● **What is needed**:
Please reproduce everything in the material from its very first line down to and including the line that holds "0: (278, 400)".

════════

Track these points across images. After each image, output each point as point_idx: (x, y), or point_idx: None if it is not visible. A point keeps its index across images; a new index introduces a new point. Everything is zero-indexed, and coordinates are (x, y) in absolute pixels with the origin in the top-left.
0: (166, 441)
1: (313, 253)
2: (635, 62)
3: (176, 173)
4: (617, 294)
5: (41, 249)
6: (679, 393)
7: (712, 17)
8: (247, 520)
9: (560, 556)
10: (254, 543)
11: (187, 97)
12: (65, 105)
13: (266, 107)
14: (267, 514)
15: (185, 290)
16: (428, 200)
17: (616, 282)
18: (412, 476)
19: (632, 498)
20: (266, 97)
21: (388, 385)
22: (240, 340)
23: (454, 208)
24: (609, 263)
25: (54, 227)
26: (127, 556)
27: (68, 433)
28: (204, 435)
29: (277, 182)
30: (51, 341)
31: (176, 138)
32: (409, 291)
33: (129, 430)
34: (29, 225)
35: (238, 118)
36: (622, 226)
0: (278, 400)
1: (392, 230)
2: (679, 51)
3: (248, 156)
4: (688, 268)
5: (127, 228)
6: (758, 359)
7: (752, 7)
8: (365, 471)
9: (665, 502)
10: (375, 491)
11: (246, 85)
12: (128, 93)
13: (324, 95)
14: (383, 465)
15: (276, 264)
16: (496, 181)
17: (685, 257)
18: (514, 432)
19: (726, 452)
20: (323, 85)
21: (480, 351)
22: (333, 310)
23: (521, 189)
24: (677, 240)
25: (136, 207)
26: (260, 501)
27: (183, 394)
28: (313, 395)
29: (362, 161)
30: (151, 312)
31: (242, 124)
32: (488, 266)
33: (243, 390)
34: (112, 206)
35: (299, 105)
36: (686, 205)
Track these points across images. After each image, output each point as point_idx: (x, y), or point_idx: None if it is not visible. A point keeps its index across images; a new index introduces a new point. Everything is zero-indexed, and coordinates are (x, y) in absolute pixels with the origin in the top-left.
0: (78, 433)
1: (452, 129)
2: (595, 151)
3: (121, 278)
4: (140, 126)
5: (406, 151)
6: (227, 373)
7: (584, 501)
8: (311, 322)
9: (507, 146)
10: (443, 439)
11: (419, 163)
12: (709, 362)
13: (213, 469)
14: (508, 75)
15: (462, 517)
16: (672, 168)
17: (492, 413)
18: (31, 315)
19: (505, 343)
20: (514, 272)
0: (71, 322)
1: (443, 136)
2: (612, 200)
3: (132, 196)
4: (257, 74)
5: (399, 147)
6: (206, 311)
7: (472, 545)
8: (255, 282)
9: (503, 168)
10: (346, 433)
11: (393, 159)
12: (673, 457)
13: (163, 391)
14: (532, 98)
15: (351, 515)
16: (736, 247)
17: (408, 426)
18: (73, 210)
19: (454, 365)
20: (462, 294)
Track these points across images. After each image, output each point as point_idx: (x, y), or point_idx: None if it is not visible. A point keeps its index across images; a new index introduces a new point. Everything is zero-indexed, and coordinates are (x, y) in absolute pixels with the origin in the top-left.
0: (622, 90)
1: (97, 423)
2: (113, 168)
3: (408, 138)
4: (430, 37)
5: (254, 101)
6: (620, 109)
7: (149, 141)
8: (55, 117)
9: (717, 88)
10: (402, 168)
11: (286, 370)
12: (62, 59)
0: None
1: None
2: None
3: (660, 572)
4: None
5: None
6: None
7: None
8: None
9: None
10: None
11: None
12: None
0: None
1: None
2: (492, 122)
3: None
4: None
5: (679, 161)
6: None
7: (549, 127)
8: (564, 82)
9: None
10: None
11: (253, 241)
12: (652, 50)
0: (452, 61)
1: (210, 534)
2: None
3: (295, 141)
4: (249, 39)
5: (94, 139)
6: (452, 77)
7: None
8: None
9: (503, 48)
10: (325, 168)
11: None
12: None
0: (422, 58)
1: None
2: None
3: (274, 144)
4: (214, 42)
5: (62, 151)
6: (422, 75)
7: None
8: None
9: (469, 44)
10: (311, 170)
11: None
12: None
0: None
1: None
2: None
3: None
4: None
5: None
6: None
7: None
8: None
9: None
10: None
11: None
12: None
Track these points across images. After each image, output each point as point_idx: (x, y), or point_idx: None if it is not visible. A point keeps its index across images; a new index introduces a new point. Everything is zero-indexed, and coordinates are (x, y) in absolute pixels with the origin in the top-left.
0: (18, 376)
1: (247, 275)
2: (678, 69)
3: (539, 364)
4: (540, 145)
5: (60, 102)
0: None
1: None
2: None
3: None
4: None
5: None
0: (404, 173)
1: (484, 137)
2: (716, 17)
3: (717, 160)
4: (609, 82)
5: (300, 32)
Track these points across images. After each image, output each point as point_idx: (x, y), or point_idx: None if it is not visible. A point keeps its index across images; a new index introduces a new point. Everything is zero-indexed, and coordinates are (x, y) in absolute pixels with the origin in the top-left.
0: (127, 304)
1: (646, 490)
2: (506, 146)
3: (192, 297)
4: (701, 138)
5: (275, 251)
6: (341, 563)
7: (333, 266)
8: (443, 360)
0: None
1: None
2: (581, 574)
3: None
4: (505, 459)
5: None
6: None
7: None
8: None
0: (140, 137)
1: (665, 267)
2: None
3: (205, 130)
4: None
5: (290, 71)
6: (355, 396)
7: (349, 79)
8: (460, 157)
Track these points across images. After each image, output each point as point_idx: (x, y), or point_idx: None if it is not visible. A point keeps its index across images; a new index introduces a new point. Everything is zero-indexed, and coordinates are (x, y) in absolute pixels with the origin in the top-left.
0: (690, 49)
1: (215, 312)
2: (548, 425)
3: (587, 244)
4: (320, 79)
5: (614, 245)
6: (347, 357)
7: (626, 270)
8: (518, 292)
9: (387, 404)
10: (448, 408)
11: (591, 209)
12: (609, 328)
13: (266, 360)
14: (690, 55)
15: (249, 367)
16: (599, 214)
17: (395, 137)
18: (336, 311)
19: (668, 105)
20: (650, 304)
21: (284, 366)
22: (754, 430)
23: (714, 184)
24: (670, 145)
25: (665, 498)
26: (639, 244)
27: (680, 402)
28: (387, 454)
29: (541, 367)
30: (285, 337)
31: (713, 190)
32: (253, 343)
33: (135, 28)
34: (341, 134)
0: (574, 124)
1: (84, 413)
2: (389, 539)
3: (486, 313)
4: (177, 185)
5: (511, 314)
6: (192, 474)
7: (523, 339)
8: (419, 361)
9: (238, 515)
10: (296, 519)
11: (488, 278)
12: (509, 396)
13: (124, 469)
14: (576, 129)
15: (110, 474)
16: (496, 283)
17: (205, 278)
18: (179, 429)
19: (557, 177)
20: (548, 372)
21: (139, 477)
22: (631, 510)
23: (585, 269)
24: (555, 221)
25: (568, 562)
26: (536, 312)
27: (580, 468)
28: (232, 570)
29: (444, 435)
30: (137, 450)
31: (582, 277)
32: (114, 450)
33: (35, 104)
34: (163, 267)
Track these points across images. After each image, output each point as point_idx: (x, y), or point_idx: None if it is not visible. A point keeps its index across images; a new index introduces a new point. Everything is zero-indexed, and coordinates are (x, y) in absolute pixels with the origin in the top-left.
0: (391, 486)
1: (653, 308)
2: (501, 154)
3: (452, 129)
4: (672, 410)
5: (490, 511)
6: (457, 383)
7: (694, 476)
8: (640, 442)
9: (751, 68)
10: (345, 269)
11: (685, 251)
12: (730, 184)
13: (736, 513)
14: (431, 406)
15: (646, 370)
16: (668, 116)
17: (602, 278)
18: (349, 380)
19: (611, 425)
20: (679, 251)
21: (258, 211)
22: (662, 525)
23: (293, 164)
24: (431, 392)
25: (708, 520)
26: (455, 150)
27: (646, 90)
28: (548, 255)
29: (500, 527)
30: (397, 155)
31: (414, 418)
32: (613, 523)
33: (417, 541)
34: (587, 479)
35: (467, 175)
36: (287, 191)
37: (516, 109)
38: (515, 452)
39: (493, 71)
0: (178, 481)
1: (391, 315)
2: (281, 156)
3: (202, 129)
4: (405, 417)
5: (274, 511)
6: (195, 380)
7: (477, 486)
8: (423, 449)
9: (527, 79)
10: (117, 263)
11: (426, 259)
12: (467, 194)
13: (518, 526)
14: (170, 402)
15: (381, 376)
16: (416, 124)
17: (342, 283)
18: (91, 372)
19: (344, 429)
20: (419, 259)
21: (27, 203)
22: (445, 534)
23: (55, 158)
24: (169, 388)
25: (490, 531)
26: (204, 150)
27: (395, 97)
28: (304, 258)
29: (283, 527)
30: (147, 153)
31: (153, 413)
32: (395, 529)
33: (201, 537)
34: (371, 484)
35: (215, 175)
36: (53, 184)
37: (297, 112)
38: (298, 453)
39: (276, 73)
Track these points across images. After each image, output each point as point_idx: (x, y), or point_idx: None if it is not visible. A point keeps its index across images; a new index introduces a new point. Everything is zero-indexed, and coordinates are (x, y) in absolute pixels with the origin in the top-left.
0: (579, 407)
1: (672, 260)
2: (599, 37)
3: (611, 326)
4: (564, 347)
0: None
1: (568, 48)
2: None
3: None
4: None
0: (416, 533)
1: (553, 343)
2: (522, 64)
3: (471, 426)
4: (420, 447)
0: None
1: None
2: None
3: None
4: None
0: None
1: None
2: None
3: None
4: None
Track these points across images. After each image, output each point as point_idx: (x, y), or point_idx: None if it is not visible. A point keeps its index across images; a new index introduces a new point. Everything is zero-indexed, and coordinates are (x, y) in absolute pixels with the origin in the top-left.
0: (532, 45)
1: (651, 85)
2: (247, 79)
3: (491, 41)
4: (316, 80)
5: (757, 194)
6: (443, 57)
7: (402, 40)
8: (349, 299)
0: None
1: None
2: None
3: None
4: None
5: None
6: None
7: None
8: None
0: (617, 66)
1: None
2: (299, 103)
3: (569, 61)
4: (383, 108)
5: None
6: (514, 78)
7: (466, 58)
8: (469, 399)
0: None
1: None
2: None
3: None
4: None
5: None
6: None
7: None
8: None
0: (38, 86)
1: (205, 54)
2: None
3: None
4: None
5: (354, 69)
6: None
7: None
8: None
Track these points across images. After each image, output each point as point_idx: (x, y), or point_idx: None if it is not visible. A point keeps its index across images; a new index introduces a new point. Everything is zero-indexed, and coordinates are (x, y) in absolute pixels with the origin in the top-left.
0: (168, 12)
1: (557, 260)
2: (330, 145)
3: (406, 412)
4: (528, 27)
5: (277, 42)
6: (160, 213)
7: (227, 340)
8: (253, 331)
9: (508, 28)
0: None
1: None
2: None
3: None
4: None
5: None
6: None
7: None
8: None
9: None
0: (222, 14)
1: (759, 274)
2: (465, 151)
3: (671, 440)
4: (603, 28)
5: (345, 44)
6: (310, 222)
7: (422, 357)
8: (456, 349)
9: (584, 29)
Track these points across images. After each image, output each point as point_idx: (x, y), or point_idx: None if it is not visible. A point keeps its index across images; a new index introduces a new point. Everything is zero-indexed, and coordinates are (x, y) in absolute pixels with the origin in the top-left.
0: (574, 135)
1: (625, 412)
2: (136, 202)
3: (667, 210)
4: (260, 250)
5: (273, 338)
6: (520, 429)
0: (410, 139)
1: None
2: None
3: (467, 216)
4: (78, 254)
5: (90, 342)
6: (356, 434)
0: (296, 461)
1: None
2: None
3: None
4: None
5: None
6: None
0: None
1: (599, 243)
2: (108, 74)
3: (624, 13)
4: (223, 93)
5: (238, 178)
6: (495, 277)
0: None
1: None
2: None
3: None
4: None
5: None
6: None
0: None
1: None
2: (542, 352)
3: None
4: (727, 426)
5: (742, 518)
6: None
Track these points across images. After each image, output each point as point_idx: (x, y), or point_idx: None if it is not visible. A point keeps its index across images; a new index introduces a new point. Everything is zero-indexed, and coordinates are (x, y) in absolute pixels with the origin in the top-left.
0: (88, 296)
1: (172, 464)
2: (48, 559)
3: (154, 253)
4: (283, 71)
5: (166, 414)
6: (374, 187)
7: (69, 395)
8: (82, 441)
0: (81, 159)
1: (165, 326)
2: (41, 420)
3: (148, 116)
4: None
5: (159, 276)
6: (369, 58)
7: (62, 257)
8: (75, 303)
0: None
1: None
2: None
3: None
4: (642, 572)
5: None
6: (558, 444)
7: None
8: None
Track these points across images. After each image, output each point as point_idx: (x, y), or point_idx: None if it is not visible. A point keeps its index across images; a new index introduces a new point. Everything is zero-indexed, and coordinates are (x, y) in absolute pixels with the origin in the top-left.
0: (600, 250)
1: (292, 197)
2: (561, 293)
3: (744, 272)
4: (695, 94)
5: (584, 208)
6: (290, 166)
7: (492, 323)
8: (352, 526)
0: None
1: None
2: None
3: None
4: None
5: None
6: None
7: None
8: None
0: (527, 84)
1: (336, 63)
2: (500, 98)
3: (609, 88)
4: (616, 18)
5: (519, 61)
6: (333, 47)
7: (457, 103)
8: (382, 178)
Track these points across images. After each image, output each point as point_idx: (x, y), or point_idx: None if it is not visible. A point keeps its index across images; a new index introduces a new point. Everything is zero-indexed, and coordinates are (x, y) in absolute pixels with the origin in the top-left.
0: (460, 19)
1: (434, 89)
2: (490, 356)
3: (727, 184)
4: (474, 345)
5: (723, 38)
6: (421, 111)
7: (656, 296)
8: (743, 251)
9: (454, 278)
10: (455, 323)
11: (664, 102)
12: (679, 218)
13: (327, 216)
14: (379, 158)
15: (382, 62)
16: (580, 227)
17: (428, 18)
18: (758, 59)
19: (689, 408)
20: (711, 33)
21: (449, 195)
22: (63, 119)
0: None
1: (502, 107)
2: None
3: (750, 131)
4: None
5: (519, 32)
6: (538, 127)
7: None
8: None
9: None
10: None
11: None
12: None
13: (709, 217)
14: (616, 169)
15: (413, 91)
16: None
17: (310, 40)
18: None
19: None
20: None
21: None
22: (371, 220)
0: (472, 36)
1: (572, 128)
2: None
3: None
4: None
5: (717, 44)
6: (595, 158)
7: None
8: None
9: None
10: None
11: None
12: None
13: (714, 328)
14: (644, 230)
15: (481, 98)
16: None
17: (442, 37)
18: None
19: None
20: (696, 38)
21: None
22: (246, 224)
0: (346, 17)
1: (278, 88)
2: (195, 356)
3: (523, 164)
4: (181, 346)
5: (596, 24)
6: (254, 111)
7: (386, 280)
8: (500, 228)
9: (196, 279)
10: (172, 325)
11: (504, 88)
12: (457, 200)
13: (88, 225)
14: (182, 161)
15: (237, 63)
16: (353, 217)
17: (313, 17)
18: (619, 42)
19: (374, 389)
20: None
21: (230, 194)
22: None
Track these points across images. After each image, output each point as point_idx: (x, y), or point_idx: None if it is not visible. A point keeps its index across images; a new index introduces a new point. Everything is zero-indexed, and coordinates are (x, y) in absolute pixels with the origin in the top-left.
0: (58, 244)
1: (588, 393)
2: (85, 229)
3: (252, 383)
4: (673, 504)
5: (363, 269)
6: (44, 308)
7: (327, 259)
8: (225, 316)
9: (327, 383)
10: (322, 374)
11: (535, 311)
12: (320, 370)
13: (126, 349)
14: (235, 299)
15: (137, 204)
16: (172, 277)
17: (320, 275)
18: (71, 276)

════════

● **Answer below**:
Track these points across images. After each image, output each point as point_idx: (x, y), or point_idx: None if it is not visible. A point keeps its index across images; a new index introduces a new point. Everything is zero-indexed, and coordinates are (x, y) in absolute pixels with the origin in the top-left.
0: (166, 441)
1: (313, 253)
2: (635, 62)
3: (176, 173)
4: (617, 294)
5: (41, 249)
6: (679, 393)
7: (712, 17)
8: (247, 520)
9: (560, 556)
10: (254, 543)
11: (187, 97)
12: (65, 105)
13: (266, 107)
14: (267, 514)
15: (185, 290)
16: (428, 200)
17: (616, 282)
18: (412, 476)
19: (632, 498)
20: (266, 97)
21: (388, 385)
22: (240, 340)
23: (454, 208)
24: (609, 263)
25: (54, 227)
26: (127, 556)
27: (68, 433)
28: (204, 435)
29: (277, 182)
30: (51, 341)
31: (176, 138)
32: (409, 291)
33: (129, 430)
34: (29, 225)
35: (238, 118)
36: (622, 226)
0: (278, 400)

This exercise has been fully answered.